In a collaborative effort between the Piatt County Sheriff’s Office and the Piatt County Circuit Clerk’s Office, Piatt County is now operating an electronic traffic citation system.
The overall improvements benefit both departments, but both Piatt County Sheriff Mark Vogelzang and Piatt County Circuit Clerk Seth E. Floyd are quick to point out the most important benefit in their minds:
“One of the main benefit to our deputies will be that they are spending less time parked on the side of an often very busy road writing a warning or a citation. Over the years we have seen drivers across the country who do not slow down and move over or are driving distracted. Often times these drivers strike the officer who is working an accident or completing a traffic stop. This can potentially be fatal for that driver, the officer, and / or the person who has been stopped by the officer. By decreasing the time an officer is on the side of the road completing a traffic stop, you reduce this exposure,” says Vogelzang.

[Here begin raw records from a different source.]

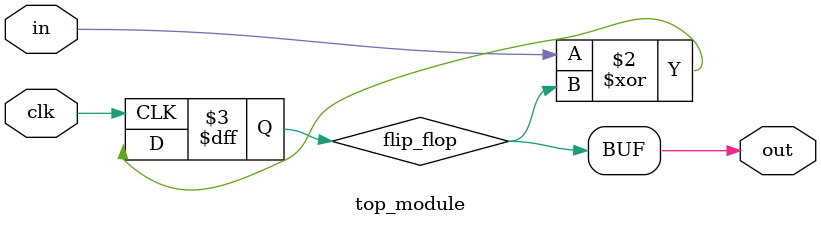
<source format=sv>
module top_module (
	input clk,
	input in,
	output logic out
);

	reg flip_flop;
	always @(posedge clk)
		flip_flop <= in ^ out;

	assign out = flip_flop;

endmodule

</source>
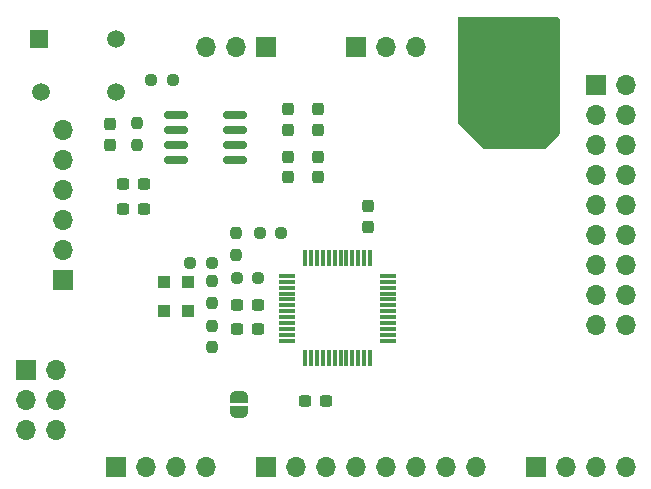
<source format=gts>
G04 #@! TF.GenerationSoftware,KiCad,Pcbnew,6.0.1+dfsg-1*
G04 #@! TF.CreationDate,2022-05-09T21:59:50-04:00*
G04 #@! TF.ProjectId,wacom,7761636f-6d2e-46b6-9963-61645f706362,rev?*
G04 #@! TF.SameCoordinates,Original*
G04 #@! TF.FileFunction,Soldermask,Top*
G04 #@! TF.FilePolarity,Negative*
%FSLAX46Y46*%
G04 Gerber Fmt 4.6, Leading zero omitted, Abs format (unit mm)*
G04 Created by KiCad (PCBNEW 6.0.1+dfsg-1) date 2022-05-09 21:59:50*
%MOMM*%
%LPD*%
G01*
G04 APERTURE LIST*
G04 Aperture macros list*
%AMRoundRect*
0 Rectangle with rounded corners*
0 $1 Rounding radius*
0 $2 $3 $4 $5 $6 $7 $8 $9 X,Y pos of 4 corners*
0 Add a 4 corners polygon primitive as box body*
4,1,4,$2,$3,$4,$5,$6,$7,$8,$9,$2,$3,0*
0 Add four circle primitives for the rounded corners*
1,1,$1+$1,$2,$3*
1,1,$1+$1,$4,$5*
1,1,$1+$1,$6,$7*
1,1,$1+$1,$8,$9*
0 Add four rect primitives between the rounded corners*
20,1,$1+$1,$2,$3,$4,$5,0*
20,1,$1+$1,$4,$5,$6,$7,0*
20,1,$1+$1,$6,$7,$8,$9,0*
20,1,$1+$1,$8,$9,$2,$3,0*%
%AMFreePoly0*
4,1,22,0.500000,-0.750000,0.000000,-0.750000,0.000000,-0.745033,-0.079941,-0.743568,-0.215256,-0.701293,-0.333266,-0.622738,-0.424486,-0.514219,-0.481581,-0.384460,-0.499164,-0.250000,-0.500000,-0.250000,-0.500000,0.250000,-0.499164,0.250000,-0.499963,0.256109,-0.478152,0.396186,-0.417904,0.524511,-0.324060,0.630769,-0.204165,0.706417,-0.067858,0.745374,0.000000,0.744959,0.000000,0.750000,
0.500000,0.750000,0.500000,-0.750000,0.500000,-0.750000,$1*%
%AMFreePoly1*
4,1,20,0.000000,0.744959,0.073905,0.744508,0.209726,0.703889,0.328688,0.626782,0.421226,0.519385,0.479903,0.390333,0.500000,0.250000,0.500000,-0.250000,0.499851,-0.262216,0.476331,-0.402017,0.414519,-0.529596,0.319384,-0.634700,0.198574,-0.708877,0.061801,-0.746166,0.000000,-0.745033,0.000000,-0.750000,-0.500000,-0.750000,-0.500000,0.750000,0.000000,0.750000,0.000000,0.744959,
0.000000,0.744959,$1*%
G04 Aperture macros list end*
%ADD10RoundRect,0.237500X-0.237500X0.300000X-0.237500X-0.300000X0.237500X-0.300000X0.237500X0.300000X0*%
%ADD11RoundRect,0.237500X0.250000X0.237500X-0.250000X0.237500X-0.250000X-0.237500X0.250000X-0.237500X0*%
%ADD12RoundRect,0.237500X-0.300000X-0.237500X0.300000X-0.237500X0.300000X0.237500X-0.300000X0.237500X0*%
%ADD13R,1.700000X1.700000*%
%ADD14O,1.700000X1.700000*%
%ADD15RoundRect,0.237500X-0.250000X-0.237500X0.250000X-0.237500X0.250000X0.237500X-0.250000X0.237500X0*%
%ADD16R,1.000000X1.000000*%
%ADD17RoundRect,0.237500X0.237500X-0.300000X0.237500X0.300000X-0.237500X0.300000X-0.237500X-0.300000X0*%
%ADD18RoundRect,0.237500X0.237500X-0.250000X0.237500X0.250000X-0.237500X0.250000X-0.237500X-0.250000X0*%
%ADD19R,1.475000X0.300000*%
%ADD20R,0.300000X1.475000*%
%ADD21RoundRect,0.150000X-0.825000X-0.150000X0.825000X-0.150000X0.825000X0.150000X-0.825000X0.150000X0*%
%ADD22FreePoly0,90.000000*%
%ADD23FreePoly1,90.000000*%
%ADD24R,1.498600X1.498600*%
%ADD25C,1.498600*%
%ADD26RoundRect,0.237500X-0.237500X0.287500X-0.237500X-0.287500X0.237500X-0.287500X0.237500X0.287500X0*%
%ADD27RoundRect,0.237500X-0.237500X0.250000X-0.237500X-0.250000X0.237500X-0.250000X0.237500X0.250000X0*%
%ADD28RoundRect,0.237500X0.300000X0.237500X-0.300000X0.237500X-0.300000X-0.237500X0.300000X-0.237500X0*%
G04 APERTURE END LIST*
D10*
X116205000Y-63680000D03*
X116205000Y-65405000D03*
D11*
X107188000Y-76708000D03*
X105363000Y-76708000D03*
D12*
X109373500Y-80264000D03*
X111098500Y-80264000D03*
D10*
X113665000Y-63680000D03*
X113665000Y-65405000D03*
D13*
X99060000Y-93980000D03*
D14*
X101600000Y-93980000D03*
X104140000Y-93980000D03*
X106680000Y-93980000D03*
D13*
X119380000Y-58420000D03*
D14*
X121920000Y-58420000D03*
X124460000Y-58420000D03*
D15*
X111252000Y-74168000D03*
X113077000Y-74168000D03*
D13*
X94615000Y-78105000D03*
D14*
X94615000Y-75565000D03*
X94615000Y-73025000D03*
X94615000Y-70485000D03*
X94615000Y-67945000D03*
X94615000Y-65405000D03*
D12*
X99721500Y-69977000D03*
X101446500Y-69977000D03*
X99721500Y-72136000D03*
X101446500Y-72136000D03*
D16*
X105156000Y-80752000D03*
X105156000Y-78252000D03*
D17*
X120396000Y-73607000D03*
X120396000Y-71882000D03*
D15*
X109323500Y-77978000D03*
X111148500Y-77978000D03*
D13*
X111760000Y-58420000D03*
D14*
X109220000Y-58420000D03*
X106680000Y-58420000D03*
D11*
X103886000Y-61214000D03*
X102061000Y-61214000D03*
D18*
X107188000Y-83820000D03*
X107188000Y-81995000D03*
D19*
X122094000Y-83268000D03*
X122094000Y-82768000D03*
X122094000Y-82268000D03*
X122094000Y-81768000D03*
X122094000Y-81268000D03*
X122094000Y-80768000D03*
X122094000Y-80268000D03*
X122094000Y-79768000D03*
X122094000Y-79268000D03*
X122094000Y-78768000D03*
X122094000Y-78268000D03*
X122094000Y-77768000D03*
D20*
X120606000Y-76280000D03*
X120106000Y-76280000D03*
X119606000Y-76280000D03*
X119106000Y-76280000D03*
X118606000Y-76280000D03*
X118106000Y-76280000D03*
X117606000Y-76280000D03*
X117106000Y-76280000D03*
X116606000Y-76280000D03*
X116106000Y-76280000D03*
X115606000Y-76280000D03*
X115106000Y-76280000D03*
D19*
X113618000Y-77768000D03*
X113618000Y-78268000D03*
X113618000Y-78768000D03*
X113618000Y-79268000D03*
X113618000Y-79768000D03*
X113618000Y-80268000D03*
X113618000Y-80768000D03*
X113618000Y-81268000D03*
X113618000Y-81768000D03*
X113618000Y-82268000D03*
X113618000Y-82768000D03*
X113618000Y-83268000D03*
D20*
X115106000Y-84756000D03*
X115606000Y-84756000D03*
X116106000Y-84756000D03*
X116606000Y-84756000D03*
X117106000Y-84756000D03*
X117606000Y-84756000D03*
X118106000Y-84756000D03*
X118606000Y-84756000D03*
X119106000Y-84756000D03*
X119606000Y-84756000D03*
X120106000Y-84756000D03*
X120606000Y-84756000D03*
D13*
X111760000Y-93980000D03*
D14*
X114300000Y-93980000D03*
X116840000Y-93980000D03*
X119380000Y-93980000D03*
X121920000Y-93980000D03*
X124460000Y-93980000D03*
X127000000Y-93980000D03*
X129540000Y-93980000D03*
D21*
X104205000Y-64135000D03*
X104205000Y-65405000D03*
X104205000Y-66675000D03*
X104205000Y-67945000D03*
X109155000Y-67945000D03*
X109155000Y-66675000D03*
X109155000Y-65405000D03*
X109155000Y-64135000D03*
D10*
X113665000Y-67717500D03*
X113665000Y-69442500D03*
D13*
X91440000Y-85725000D03*
D14*
X93980000Y-85725000D03*
X91440000Y-88265000D03*
X93980000Y-88265000D03*
X91440000Y-90805000D03*
X93980000Y-90805000D03*
D10*
X116205000Y-67717500D03*
X116205000Y-69442500D03*
D22*
X109474000Y-89296000D03*
D23*
X109474000Y-87996000D03*
D24*
X92559999Y-57729999D03*
D25*
X92710000Y-62230000D03*
X99060001Y-57729999D03*
X99060001Y-62230000D03*
D18*
X100838000Y-66675000D03*
X100838000Y-64850000D03*
D26*
X98552000Y-64925000D03*
X98552000Y-66675000D03*
D13*
X134630000Y-93980000D03*
D14*
X137170000Y-93980000D03*
X139710000Y-93980000D03*
X142250000Y-93980000D03*
D27*
X109220000Y-74168000D03*
X109220000Y-75993000D03*
D28*
X111098500Y-82296000D03*
X109373500Y-82296000D03*
D13*
X139700000Y-61595000D03*
D14*
X142240000Y-61595000D03*
X139700000Y-64135000D03*
X142240000Y-64135000D03*
X139700000Y-66675000D03*
X142240000Y-66675000D03*
X139700000Y-69215000D03*
X142240000Y-69215000D03*
X139700000Y-71755000D03*
X142240000Y-71755000D03*
X139700000Y-74295000D03*
X142240000Y-74295000D03*
X139700000Y-76835000D03*
X142240000Y-76835000D03*
X139700000Y-79375000D03*
X142240000Y-79375000D03*
X139700000Y-81915000D03*
X142240000Y-81915000D03*
D27*
X107188000Y-78232000D03*
X107188000Y-80057000D03*
D12*
X115115000Y-88392000D03*
X116840000Y-88392000D03*
D16*
X103124000Y-78272000D03*
X103124000Y-80772000D03*
G36*
X136594121Y-55900002D02*
G01*
X136640614Y-55953658D01*
X136652000Y-56006000D01*
X136652000Y-65733810D01*
X136631998Y-65801931D01*
X136615095Y-65822905D01*
X135418905Y-67019095D01*
X135356593Y-67053121D01*
X135329810Y-67056000D01*
X130354190Y-67056000D01*
X130286069Y-67035998D01*
X130265095Y-67019095D01*
X128052905Y-64806905D01*
X128018879Y-64744593D01*
X128016000Y-64717810D01*
X128016000Y-56006000D01*
X128036002Y-55937879D01*
X128089658Y-55891386D01*
X128142000Y-55880000D01*
X136526000Y-55880000D01*
X136594121Y-55900002D01*
G37*
M02*

</source>
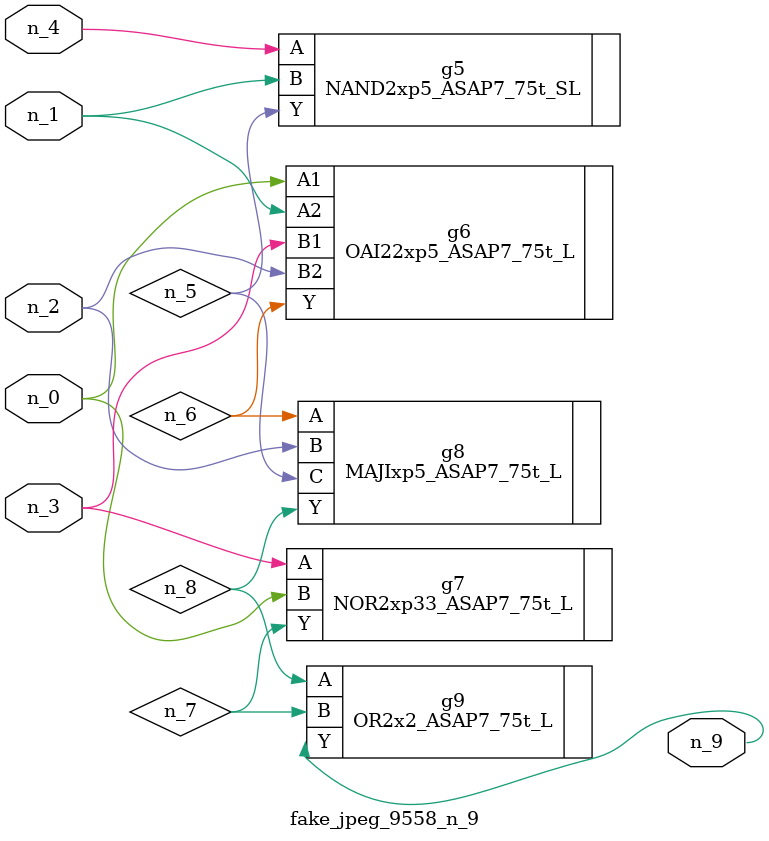
<source format=v>
module fake_jpeg_9558_n_9 (n_3, n_2, n_1, n_0, n_4, n_9);

input n_3;
input n_2;
input n_1;
input n_0;
input n_4;

output n_9;

wire n_8;
wire n_6;
wire n_5;
wire n_7;

NAND2xp5_ASAP7_75t_SL g5 ( 
.A(n_4),
.B(n_1),
.Y(n_5)
);

OAI22xp5_ASAP7_75t_L g6 ( 
.A1(n_0),
.A2(n_1),
.B1(n_3),
.B2(n_2),
.Y(n_6)
);

NOR2xp33_ASAP7_75t_L g7 ( 
.A(n_3),
.B(n_0),
.Y(n_7)
);

MAJIxp5_ASAP7_75t_L g8 ( 
.A(n_6),
.B(n_2),
.C(n_5),
.Y(n_8)
);

OR2x2_ASAP7_75t_L g9 ( 
.A(n_8),
.B(n_7),
.Y(n_9)
);


endmodule
</source>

Says Floyd, “Number one, above any other benefit that this will have in process improvement or cost savings, is that the deputies will be able to greatly reduce the duration of a traffic stop. In Piatt County, that often times means getting them off the side of a two-lane road where there isn’t a designated shoulder or safe parking area. To me, you cannot put a dollar amount on doing everything we can to assist our law enforcement officers and find ways to make their jobs safer.”
Phase one of the project—which was funded by American Rescue Plan Act (ARPA) funds—set up the software in both the Circuit Clerk’s Office (which processes citations), and the Sheriff’s Office which had a more complex install interfacing with their existing case management software. Both offices commented that the set up and rollout has been very smooth.
Additionally, the sheriff’s office then had the installation of the hardware components in their squad cars. Each patrol vehicle was furnished with equipment for deputies to scan driver’s licenses so that a driver’s information can auto-populate onto a citation or warning, replacing the decades long process of handwriting each citation on a carbonless-type traffic ticket. There are no longer any handwritten aspects on the ticket meaning that once the officer has completed the digital citation on their in-car computer, they simply print off the offender copies on their in-car printer.
The Sheriff acknowledges that there is great benefit to having the digital copies. “A benefit to all involved in the process is that the e-citations are much clearer. Often, handwriting might be illegible. Trying to write through multiple copies is often difficult resulting in the bottom copies being hard to read. By using e-citations, everyone has a typed copy that is very easy to read. It also creates less work on the approval process and sending them to the Circuit Clerk as it is all electronic.”
Floyd added that he is pleased with the overall progress made. “A daily data migration from the law enforcement agency to the Circuit Clerk’s Office gives us everything we need to manage a citation and set up its case here. Not having to decipher small and sometimes hurried handwriting also allows us to more accurately and timely complete our end of the process with simple clicks instead of initiating the entire case manually. We have made this a paperless operation on our end which aligns with our overall goals to reduce the amount of paper used and we have increased the amount of processing done in an automated medium, saving time and manpower.”
With this latest tech addition there is also the underlying benefit that can help the sheriff’s office better attract candidates during a time when recruiting new officers has been problematic for many agencies across the country. “I think anything a department can do to improve officer safety and efficiency will attract potential new hires to their department. These technological advances help officers be safer and more efficient while providing safety and security for our community,” Vogelzang stated.
While Piatt County’s phase is complete, the entire project is expected to be completed by the end of 2023 when hardware is installed in Monticello Police Department vehicles giving both law enforcement agencies equal capabilities to issue digital citations.